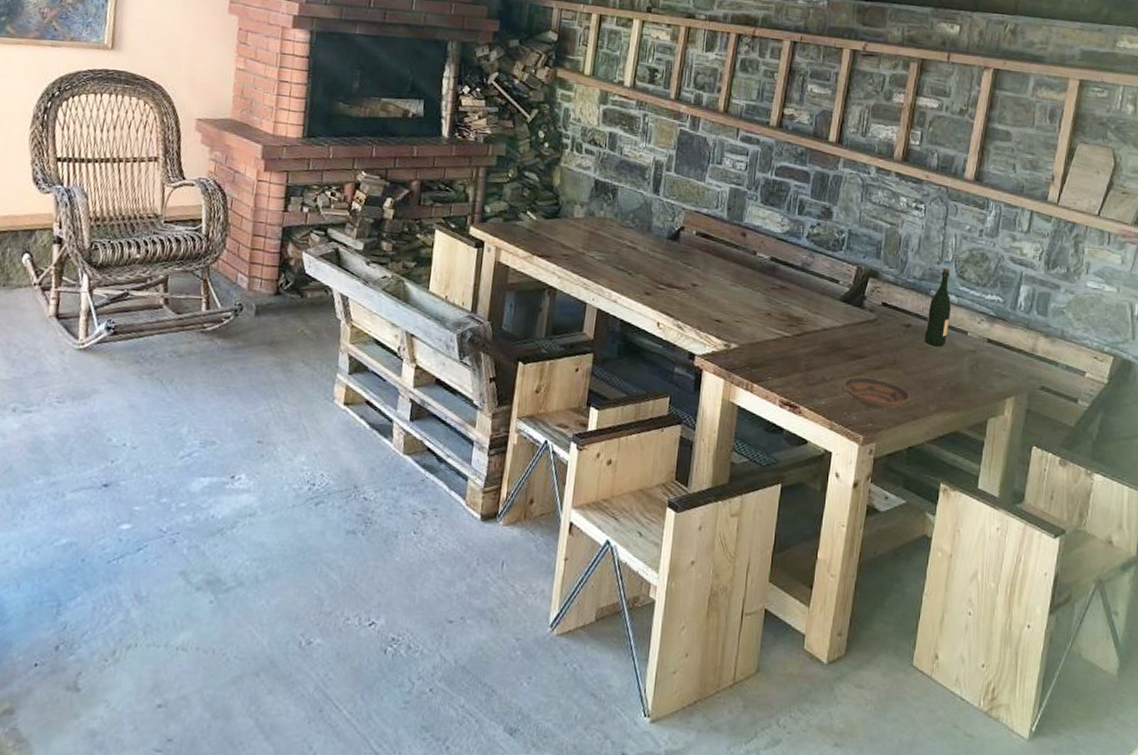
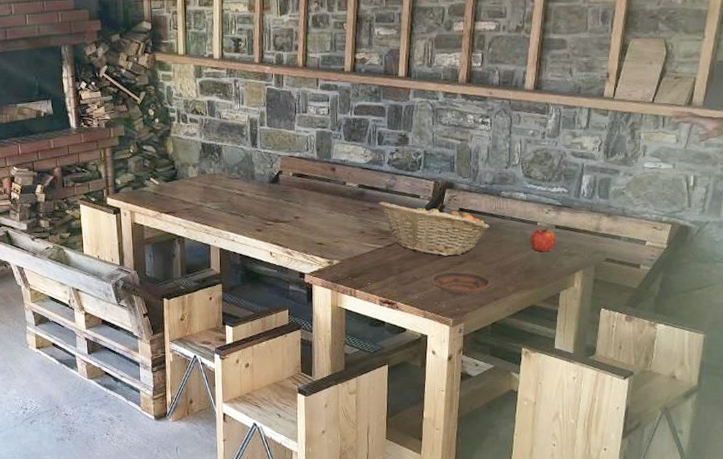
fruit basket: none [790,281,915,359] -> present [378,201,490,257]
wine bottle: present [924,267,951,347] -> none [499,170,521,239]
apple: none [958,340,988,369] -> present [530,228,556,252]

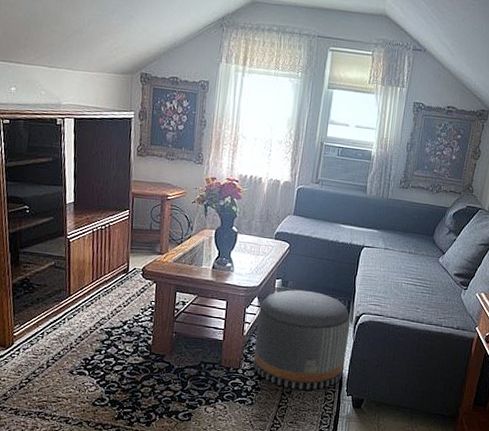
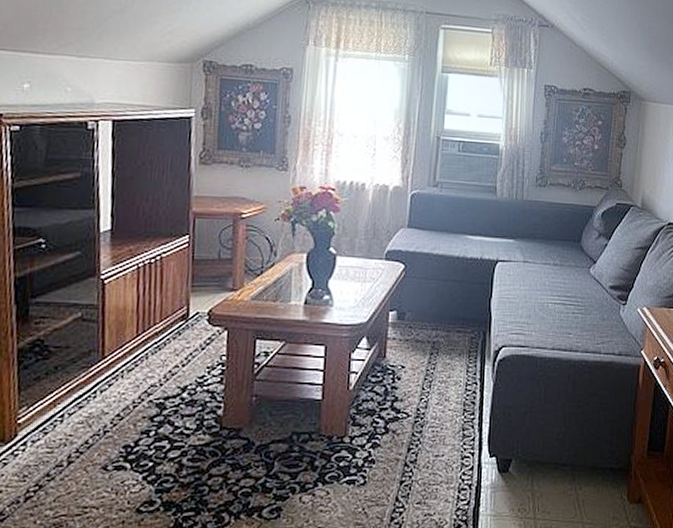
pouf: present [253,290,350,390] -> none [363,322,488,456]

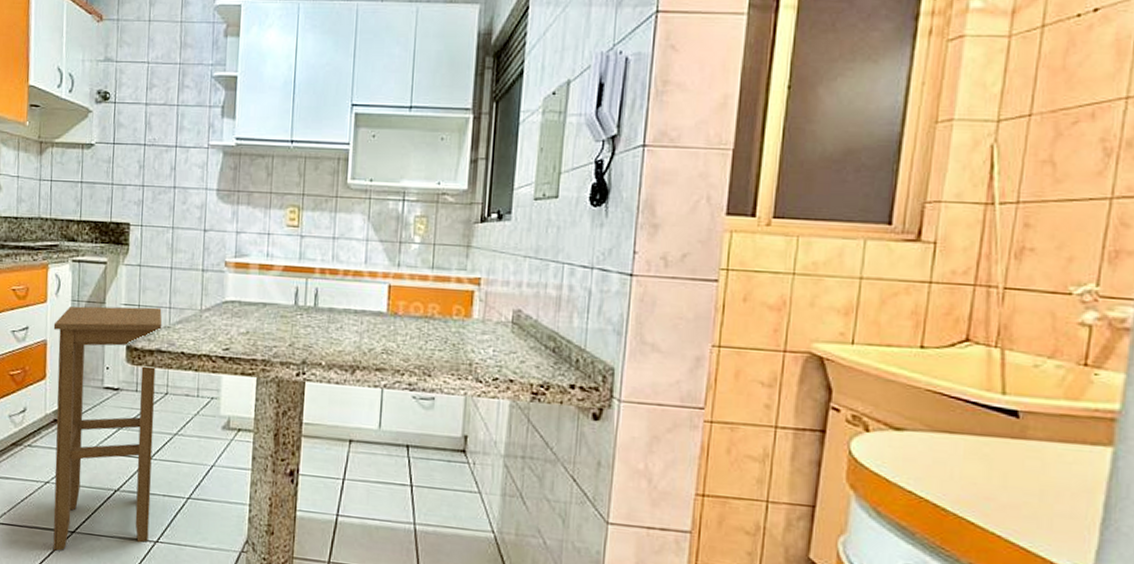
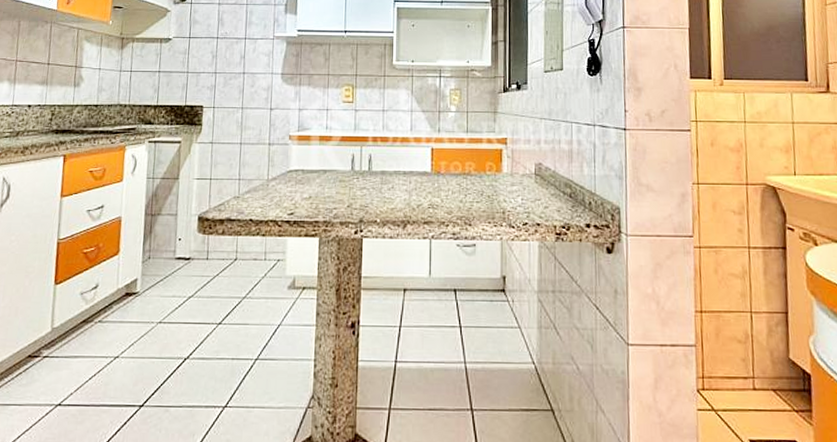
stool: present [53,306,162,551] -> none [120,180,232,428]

----

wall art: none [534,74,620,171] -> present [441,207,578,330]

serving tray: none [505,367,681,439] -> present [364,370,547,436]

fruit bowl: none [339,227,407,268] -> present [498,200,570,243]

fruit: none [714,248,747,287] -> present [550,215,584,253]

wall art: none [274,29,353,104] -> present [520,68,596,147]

----

### Aim of the exercise
Looking at the data above, write out exactly the lines that start at the one containing "serving tray: none" and end at the one containing "wall art: none [274,29,353,104]"; include both and nothing beyond.

### Output below
serving tray: none [505,367,681,439] -> present [364,370,547,436]

fruit bowl: none [339,227,407,268] -> present [498,200,570,243]

fruit: none [714,248,747,287] -> present [550,215,584,253]

wall art: none [274,29,353,104] -> present [520,68,596,147]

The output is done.